(Aim of the task): The result should be all the records, exact and complete, without a single picture.

(Data records):
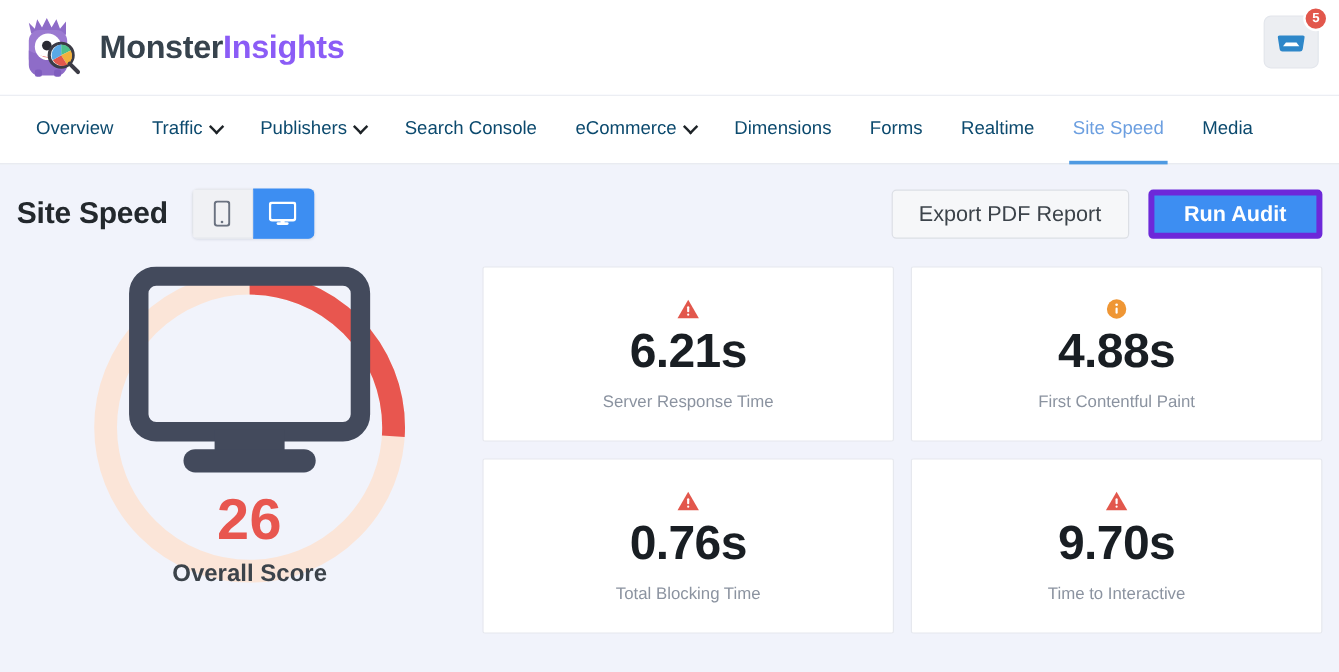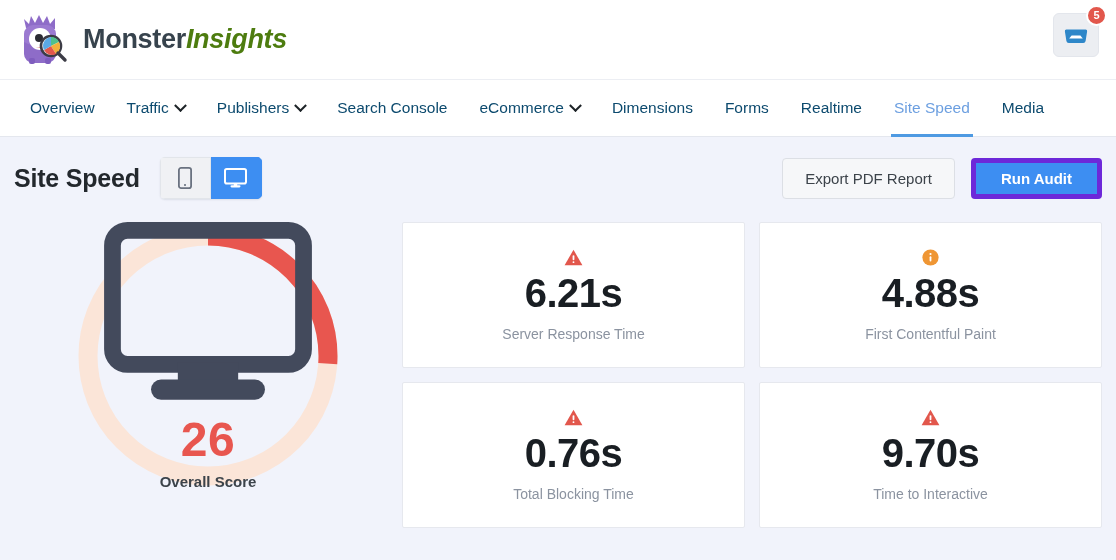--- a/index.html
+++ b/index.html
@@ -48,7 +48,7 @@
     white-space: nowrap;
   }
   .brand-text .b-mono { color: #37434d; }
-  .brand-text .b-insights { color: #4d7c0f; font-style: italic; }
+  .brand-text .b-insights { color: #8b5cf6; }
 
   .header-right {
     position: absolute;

(Reply to the exercise):
--- a/index.html
+++ b/index.html
@@ -48,7 +48,7 @@
     white-space: nowrap;
   }
   .brand-text .b-mono { color: #37434d; }
-  .brand-text .b-insights { color: #4d7c0f; font-style: italic; }
+  .brand-text .b-insights { color: #8b5cf6; }
 
   .header-right {
     position: absolute;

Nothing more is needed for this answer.